KayMaur is incorporated under the laws of British Columbia and its principal business is an investment company. Gary Mauris (“Mauris”) and Chris Kayat (“Kayat”) control KayMaur.
Prior to giving effect to the Reorganization, KayMaur owned, or exercised control or direction over, 12,453,331 Common Shares, representing approximately 32.7% of the 38,082,513 issued and outstanding Common Shares calculated on an undiluted basis.
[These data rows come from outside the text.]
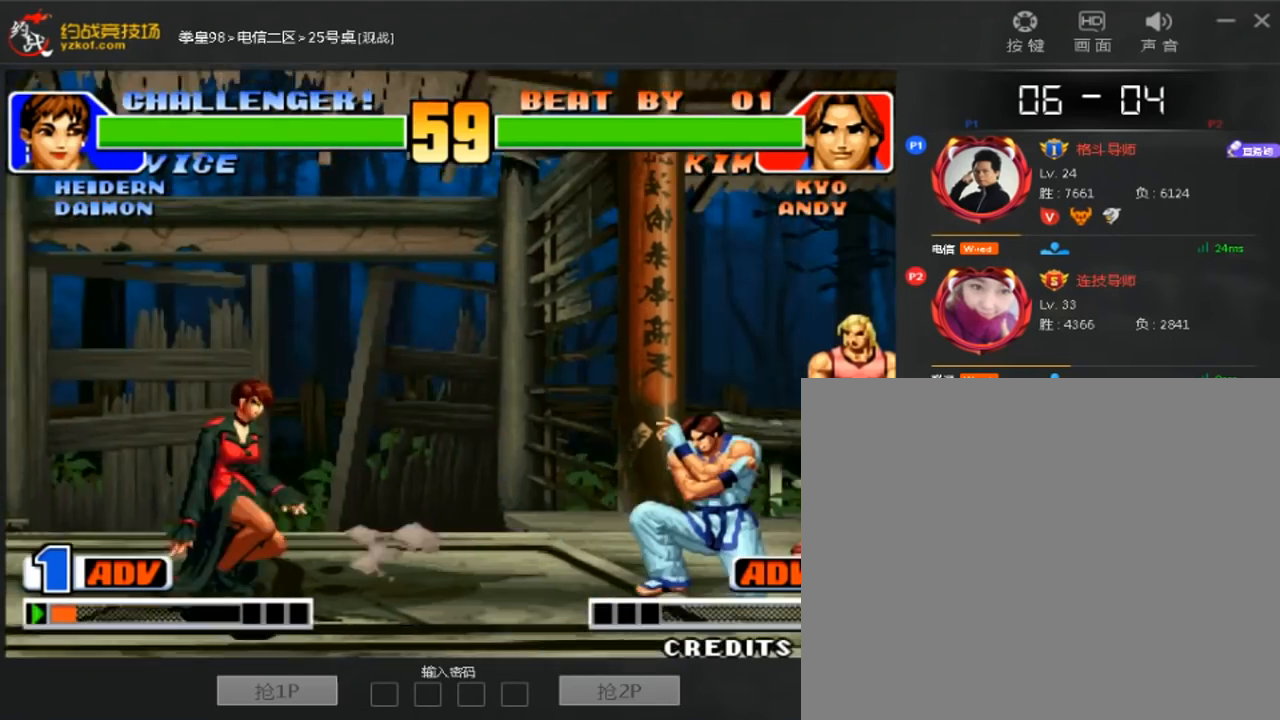
{"dt_ms": 480, "buttons": [], "left_stick": "center", "events": [[240, "C", "down"], [320, "C", "up"]]}
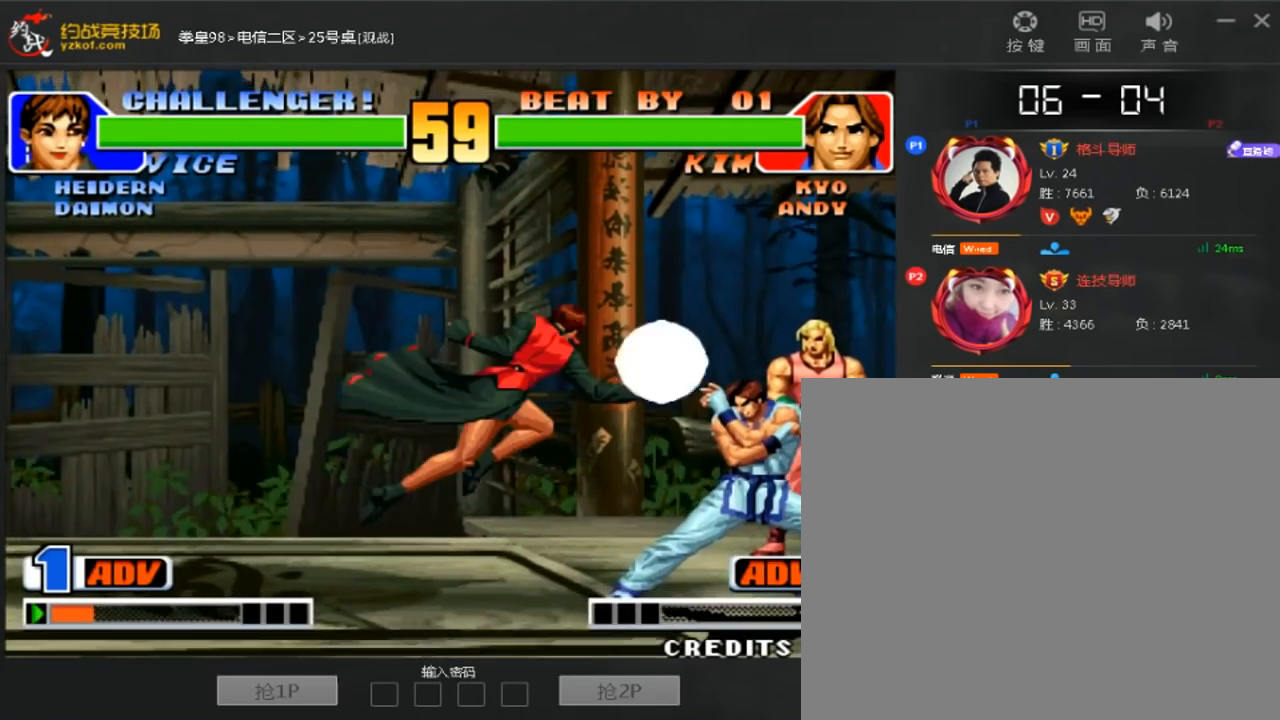
{"dt_ms": 520, "buttons": [], "left_stick": "left", "events": [[80, "left_stick", "right"], [160, "left_stick", "down-right"], [280, "left_stick", "right"], [480, "left_stick", "left"]]}
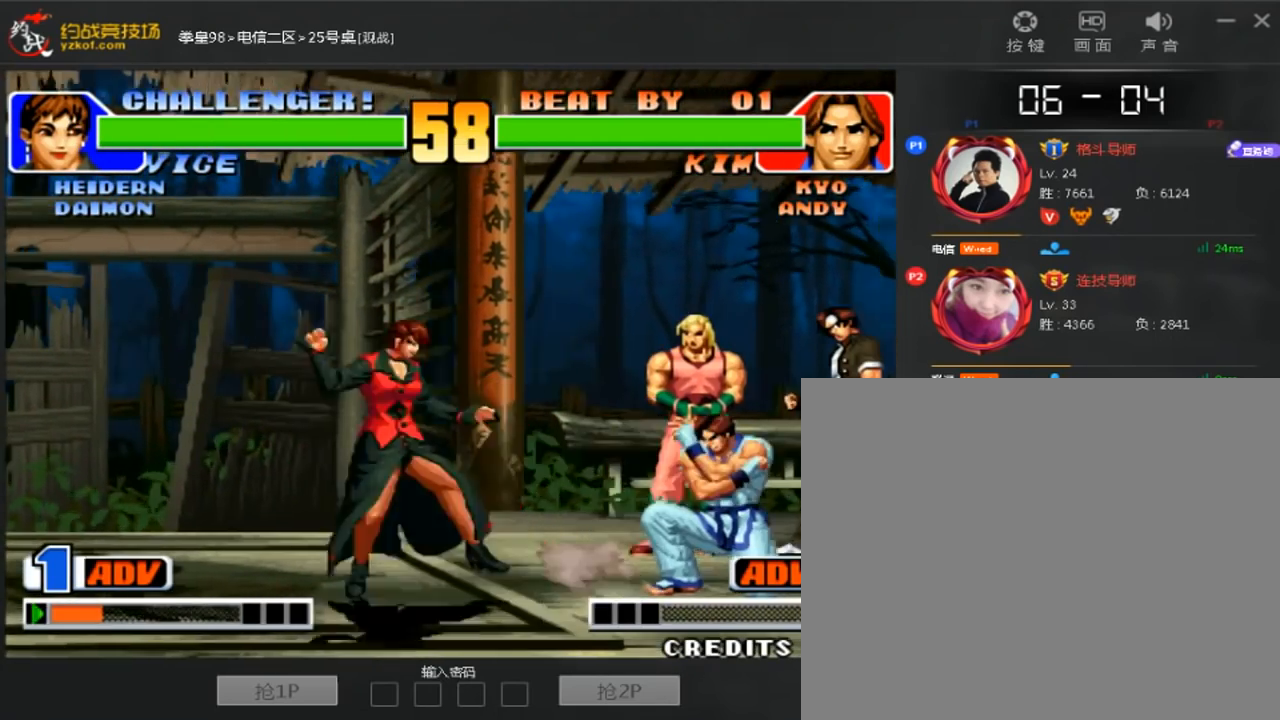
{"dt_ms": 480, "buttons": [], "left_stick": "center", "events": [[40, "left_stick", "down"], [160, "left_stick", "right"], [240, "left_stick", "center"]]}
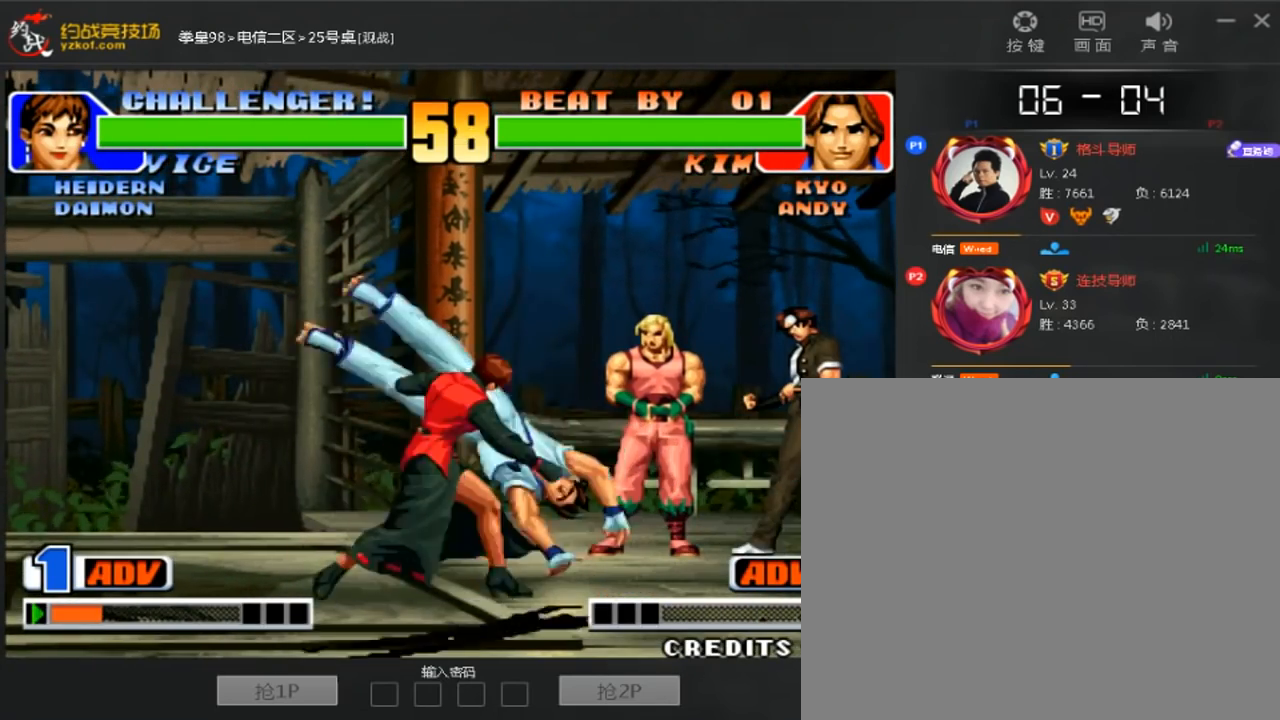
{"dt_ms": 1000, "buttons": [], "left_stick": "center"}
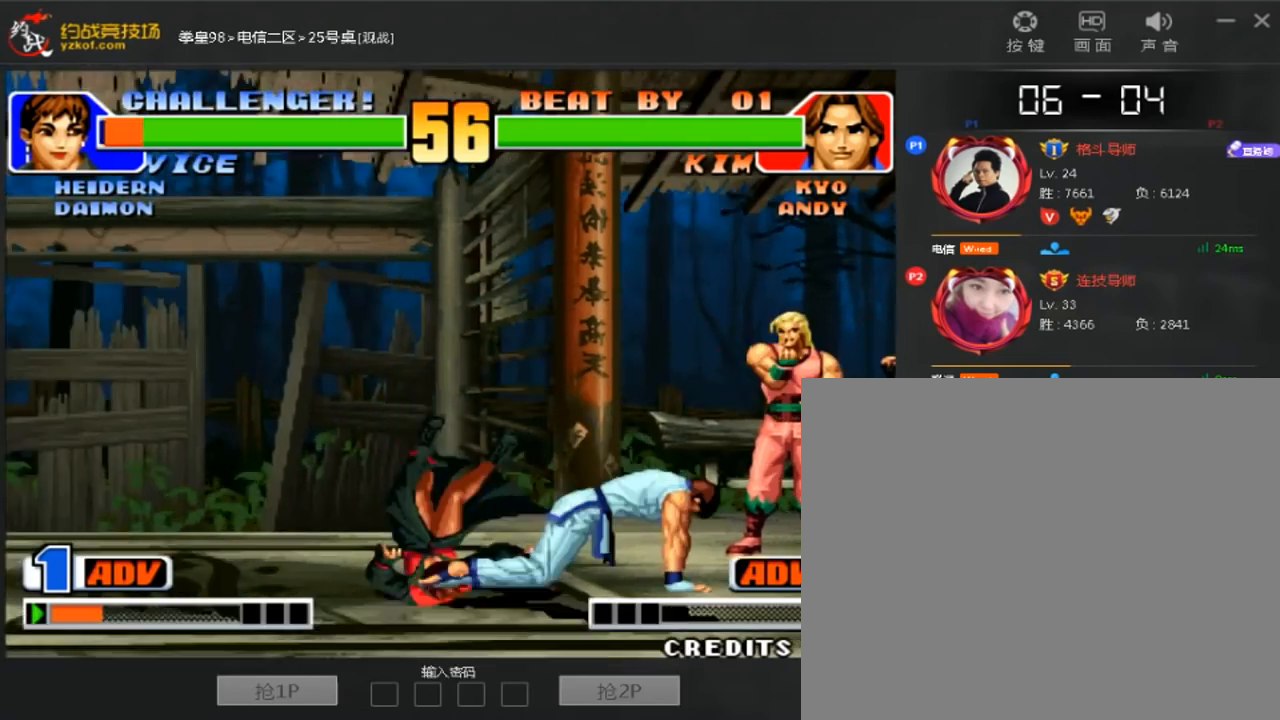
{"dt_ms": 520, "buttons": [], "left_stick": "center", "events": []}
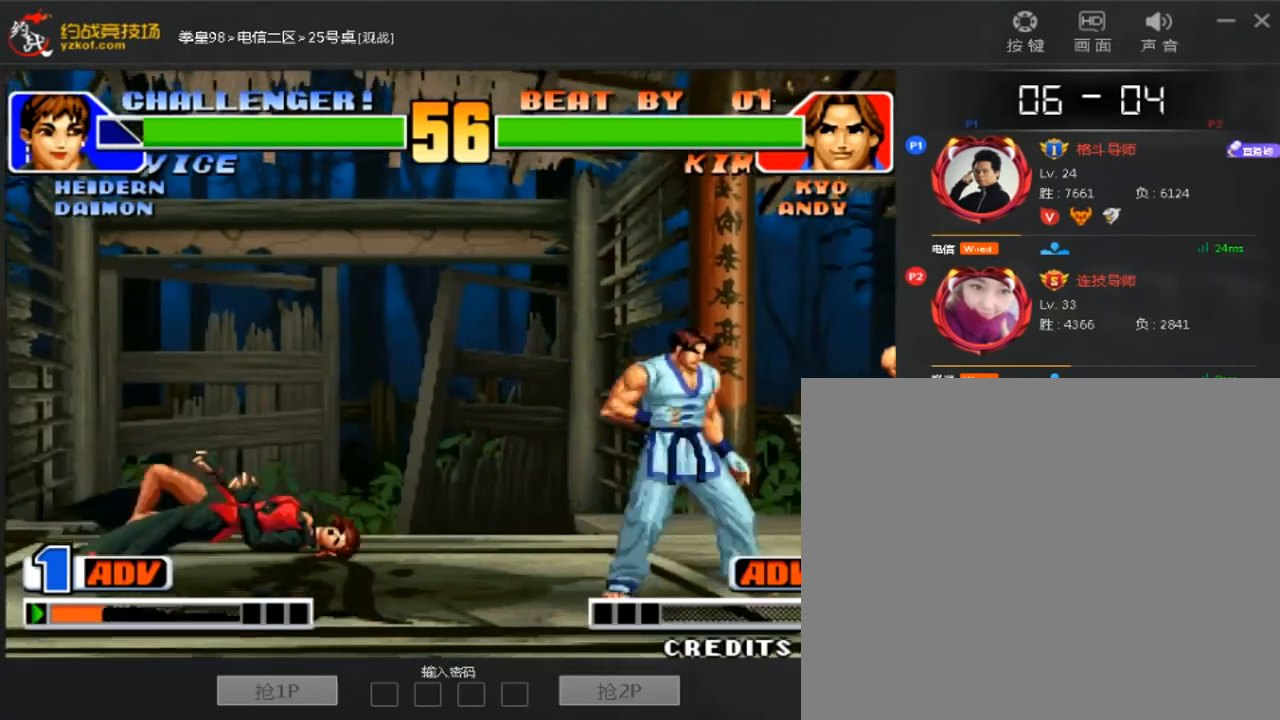
{"dt_ms": 480, "buttons": [], "left_stick": "center", "events": []}
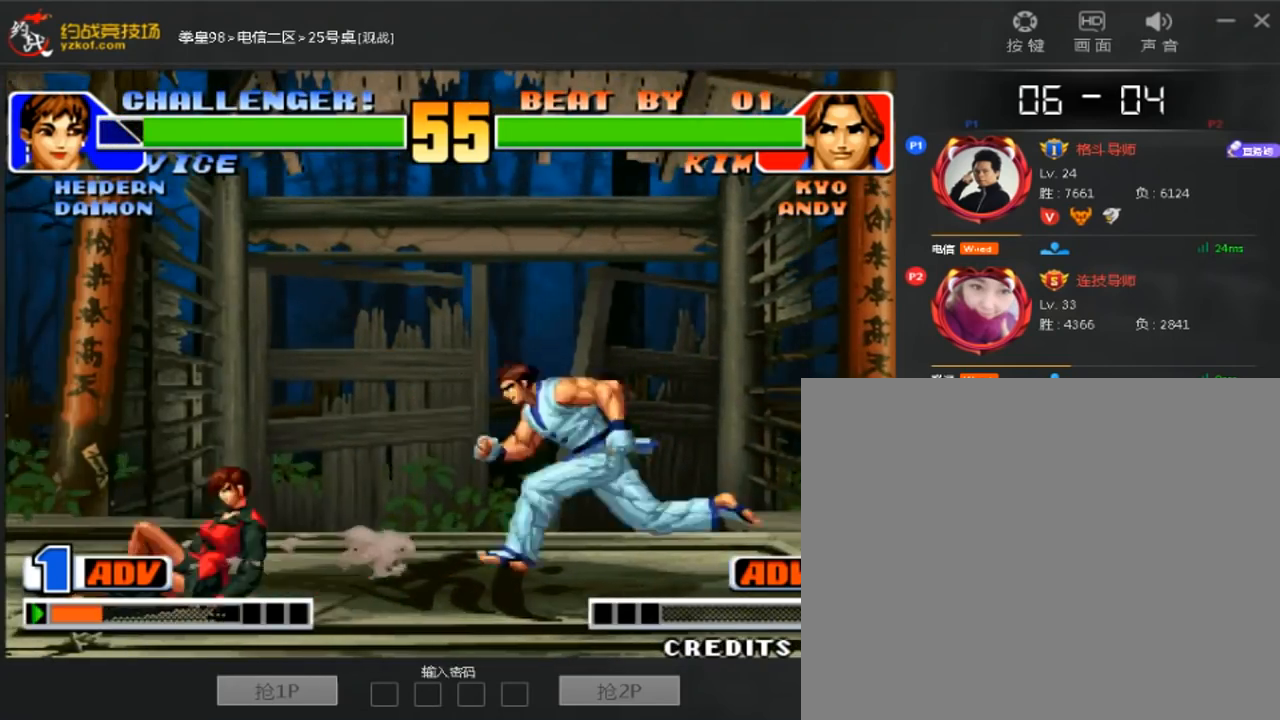
{"dt_ms": 520, "buttons": [], "left_stick": "down-left", "events": [[200, "left_stick", "down-left"]]}
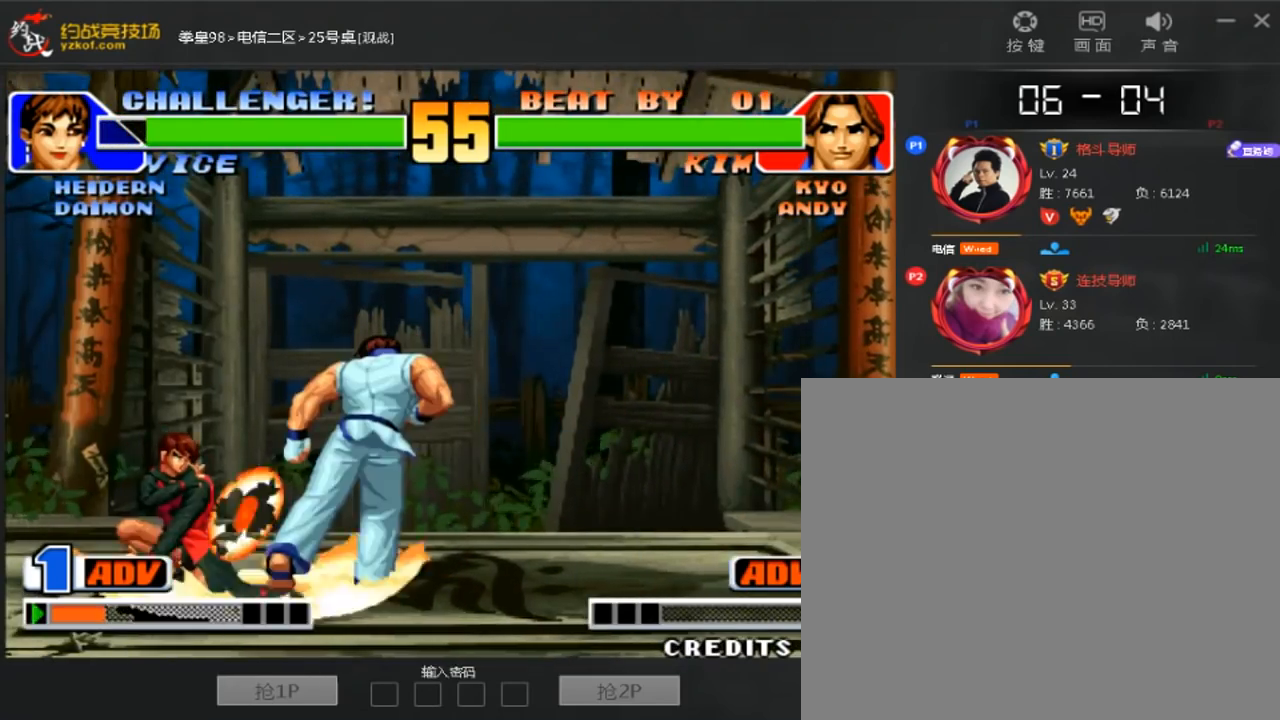
{"dt_ms": 480, "buttons": [], "left_stick": "down", "events": [[200, "left_stick", "down"], [280, "left_stick", "down-left"], [440, "left_stick", "down"]]}
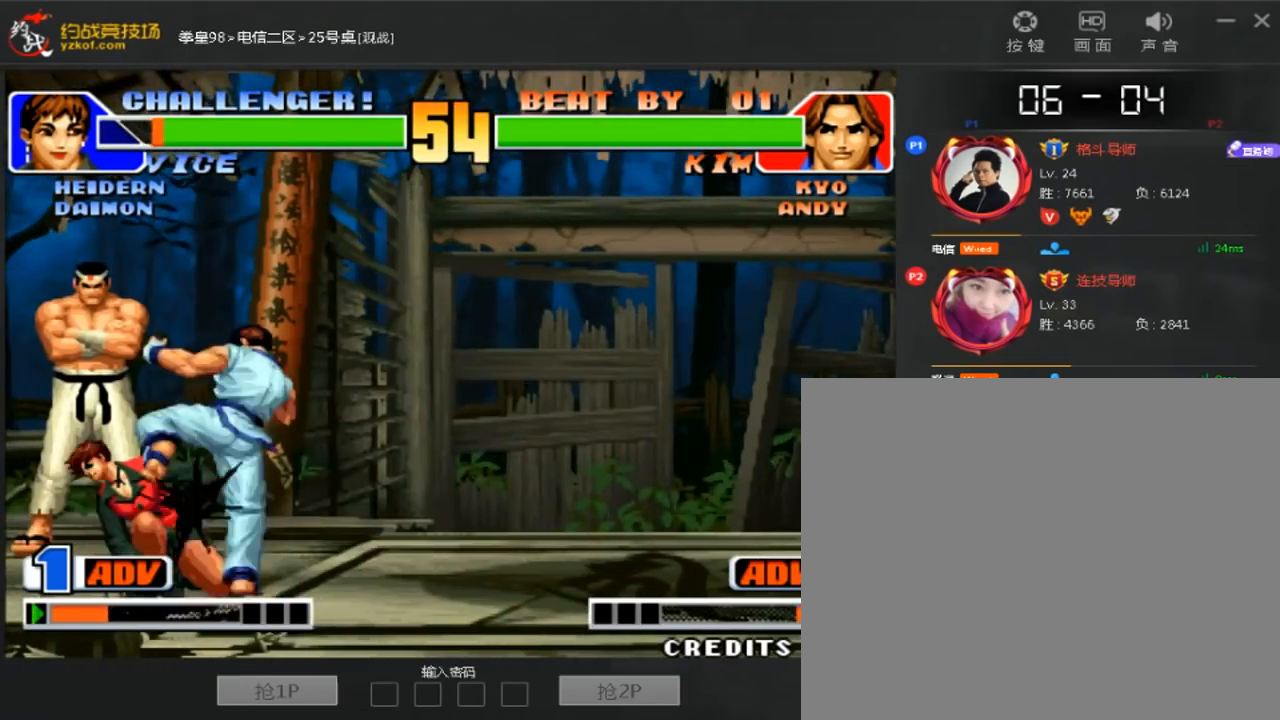
{"dt_ms": 520, "buttons": [], "left_stick": "down-left", "events": [[80, "left_stick", "down-left"]]}
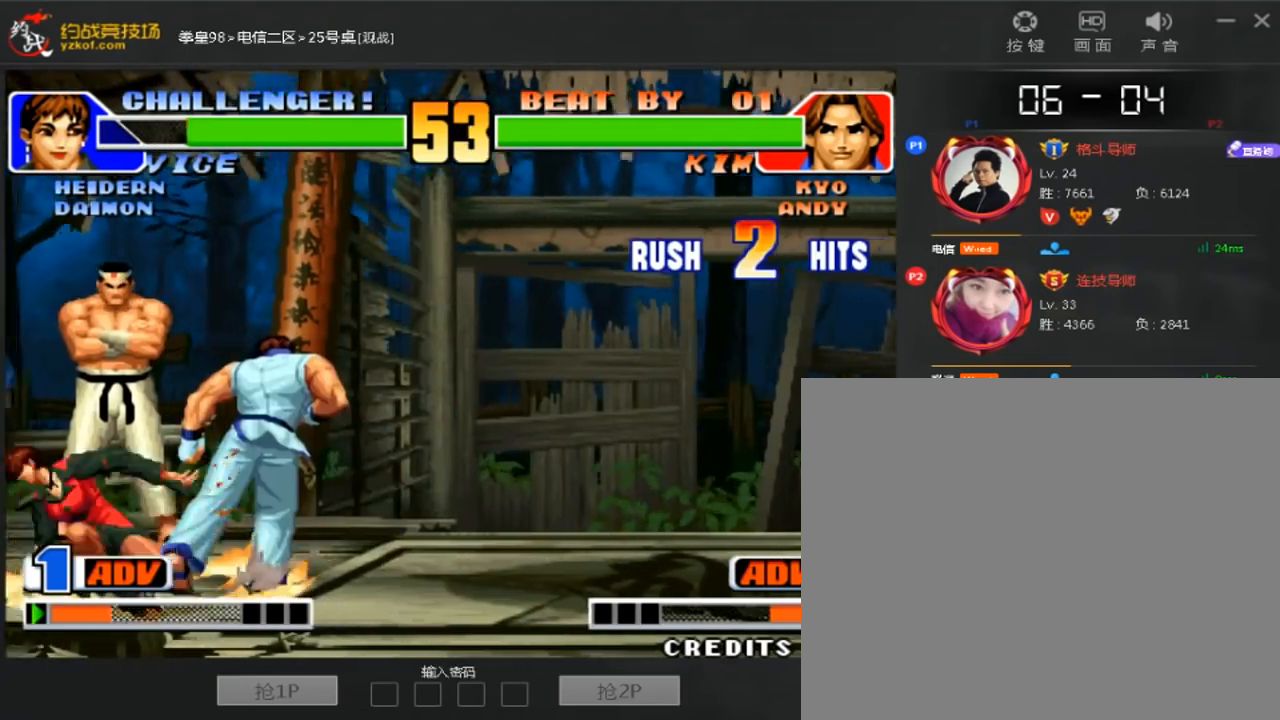
{"dt_ms": 480, "buttons": [], "left_stick": "down-left", "events": []}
Following the Reorganization, KayMaur owned, or exercised control or direction over, 16,524,331 Shares, representing approximately 35.4% of the 46,653,941 issued and outstanding Common Shares, calculated on an undiluted basis, an increase of approximately 2.7%.
KayMaur acquired the Common Shares for investment purposes. KayMaur may from time to time decide to acquire additional securities, dispose of some or all of the existing or additional securities or may continue to hold securities of the Issuer or develop plans or intentions relating to the foregoing, in each case, depending on market and economic conditions, the business and prospects of Founders and other relevant factors.
As part of the Reorganization, KayMaur also acquired 25,432,674 series 1, class B non-voting preferred shares (the “Preferred Shares”), representing 95% of the issued and outstanding Preferred Shares. Further, concurrent with the issuance of the Preferred Shares, the holders of the Preferred Shares entered into an Investors Rights Agreement with Founders that provides the holders of Preferred Shares with certain governance rights. Details regarding the Investors Rights Agreement are set out in the Circular and a copy of the agreement is available for review on SEDAR.
KayMaur and Founders relied on the “Asset Acquisition” exemption set out in Section 2.12 of National Instrument 45-106 – Prospectus Exemptions.
Founders head office is located at 400, 2207 – 4th Street SW, Calgary, Alberta T2S 1X1.
This news release is issued in accordance with the early warning requirements under applicable Canadian securities laws. An early warning report relating to the Transaction will be filed by KayMaur with applicable securities regulators and will be available for viewing under Founders’ SEDAR profile at www.sedar.com. A copy of the early warning report may be obtained by contacting the individual at the contact information provided below.
KayMaur Holdings Ltd.
2215 Coquitlam Avenue
Port Coquitlam, British Columbia
Attention: Gary Mauris or Chris Kayat
The TSX Venture Exchange has neither approved nor disapproved the contents of this news release. Neither the TSX Venture Exchange nor its Regulation Services Provider (as that term is defined in the policies of the TSX Venture Exchange) accepts responsibility for the adequacy or accuracy of this release.